• ASSIGNED TASK:
Reproduce the text of all the rows below without any changes, and leave the pictures out of your answer.

========================================

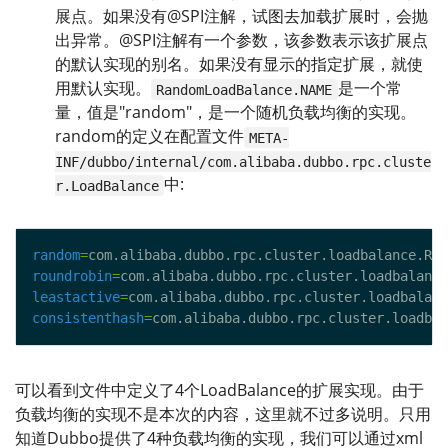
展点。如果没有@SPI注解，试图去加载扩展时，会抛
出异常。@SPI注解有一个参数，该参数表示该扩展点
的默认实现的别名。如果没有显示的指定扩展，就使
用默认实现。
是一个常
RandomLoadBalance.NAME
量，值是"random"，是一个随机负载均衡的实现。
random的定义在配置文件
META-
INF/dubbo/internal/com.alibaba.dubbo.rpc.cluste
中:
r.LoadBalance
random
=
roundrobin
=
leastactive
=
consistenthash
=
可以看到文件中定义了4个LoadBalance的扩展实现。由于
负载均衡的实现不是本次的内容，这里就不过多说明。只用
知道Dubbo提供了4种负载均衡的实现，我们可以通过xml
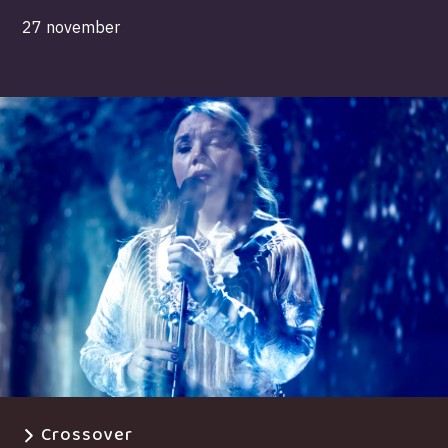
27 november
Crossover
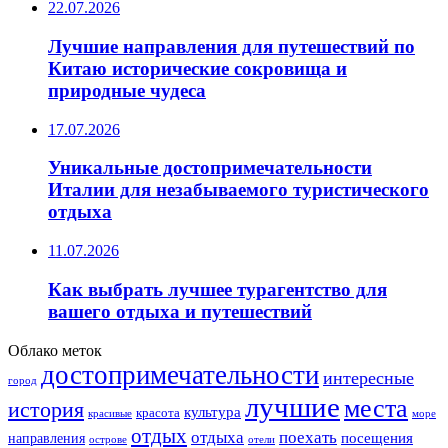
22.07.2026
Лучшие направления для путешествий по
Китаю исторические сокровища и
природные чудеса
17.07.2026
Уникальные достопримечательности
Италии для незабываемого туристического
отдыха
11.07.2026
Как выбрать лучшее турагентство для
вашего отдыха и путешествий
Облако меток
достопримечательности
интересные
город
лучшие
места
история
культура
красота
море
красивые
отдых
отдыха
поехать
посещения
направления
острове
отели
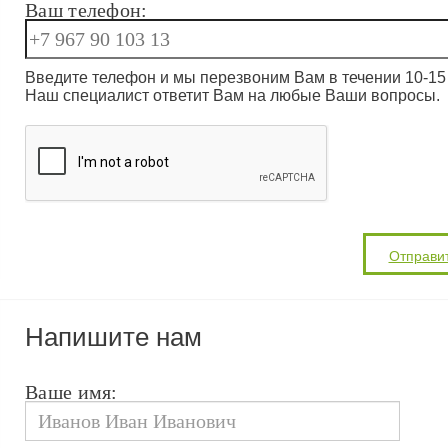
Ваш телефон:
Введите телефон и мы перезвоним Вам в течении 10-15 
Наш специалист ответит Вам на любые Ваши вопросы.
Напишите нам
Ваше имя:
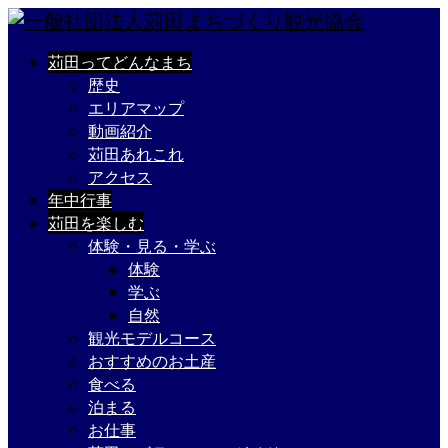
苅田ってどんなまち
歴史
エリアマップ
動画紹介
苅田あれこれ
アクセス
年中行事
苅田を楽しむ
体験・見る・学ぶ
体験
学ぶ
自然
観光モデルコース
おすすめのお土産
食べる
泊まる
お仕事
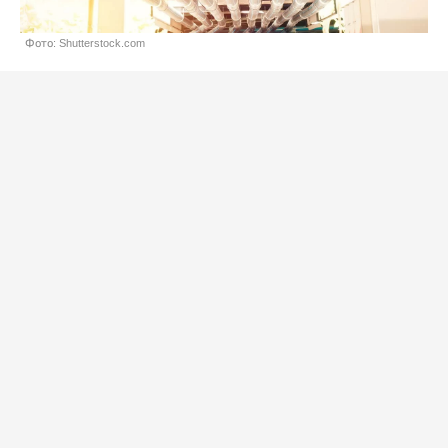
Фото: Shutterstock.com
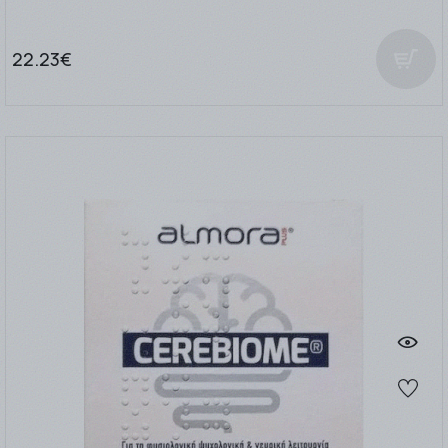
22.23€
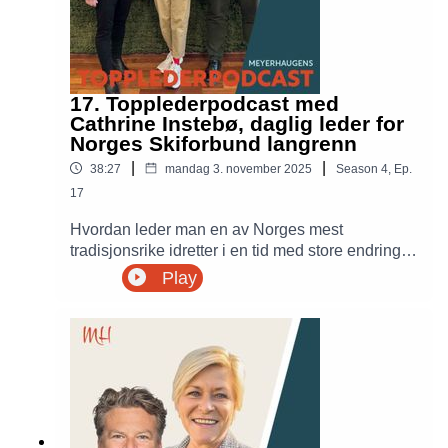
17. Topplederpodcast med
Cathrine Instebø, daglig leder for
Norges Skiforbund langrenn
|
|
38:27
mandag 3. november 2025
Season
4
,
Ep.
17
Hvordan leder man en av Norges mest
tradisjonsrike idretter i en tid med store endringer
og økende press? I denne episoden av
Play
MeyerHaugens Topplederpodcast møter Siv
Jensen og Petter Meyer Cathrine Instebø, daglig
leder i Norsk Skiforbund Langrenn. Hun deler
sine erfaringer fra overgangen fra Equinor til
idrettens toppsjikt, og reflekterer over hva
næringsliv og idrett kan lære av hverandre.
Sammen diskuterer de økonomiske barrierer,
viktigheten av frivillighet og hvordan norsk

========================================

• RESULT FOR THIS EXERCISE:
展点。如果没有@SPI注解，试图去加载扩展时，会抛
出异常。@SPI注解有一个参数，该参数表示该扩展点
的默认实现的别名。如果没有显示的指定扩展，就使
用默认实现。
是一个常
RandomLoadBalance.NAME
量，值是"random"，是一个随机负载均衡的实现。
random的定义在配置文件
META-
INF/dubbo/internal/com.alibaba.dubbo.rpc.cluste
中:
r.LoadBalance
random
=
roundrobin
=
leastactive
=
consistenthash
=
可以看到文件中定义了4个LoadBalance的扩展实现。由于
负载均衡的实现不是本次的内容，这里就不过多说明。只用
知道Dubbo提供了4种负载均衡的实现，我们可以通过xml
27 november
Crossover
22.07.2026
Лучшие направления для путешествий по
Китаю исторические сокровища и
природные чудеса
17.07.2026
Уникальные достопримечательности
Италии для незабываемого туристического
отдыха
11.07.2026
Как выбрать лучшее турагентство для
вашего отдыха и путешествий
Облако меток
достопримечательности
интересные
город
лучшие
места
история
культура
красота
море
красивые
отдых
отдыха
поехать
посещения
направления
острове
отели
Ваш телефон:
Введите телефон и мы перезвоним Вам в течении 10-15 
Наш специалист ответит Вам на любые Ваши вопросы.
Напишите нам
Ваше имя:
苅田ってどんなまち
歴史
エリアマップ
動画紹介
苅田あれこれ
アクセス
年中行事
苅田を楽しむ
体験・見る・学ぶ
体験
学ぶ
自然
観光モデルコース
おすすめのお土産
食べる
泊まる
お仕事
Фото: Shutterstock.com
22.23€
17. Topplederpodcast med
Cathrine Instebø, daglig leder for
Norges Skiforbund langrenn
|
|
38:27
mandag 3. november 2025
Season
4
,
Ep.
17
Hvordan leder man en av Norges mest
tradisjonsrike idretter i en tid med store endringer
og økende press? I denne episoden av
Play
MeyerHaugens Topplederpodcast møter Siv
Jensen og Petter Meyer Cathrine Instebø, daglig
leder i Norsk Skiforbund Langrenn. Hun deler
sine erfaringer fra overgangen fra Equinor til
idrettens toppsjikt, og reflekterer over hva
næringsliv og idrett kan lære av hverandre.
Sammen diskuterer de økonomiske barrierer,
viktigheten av frivillighet og hvordan norsk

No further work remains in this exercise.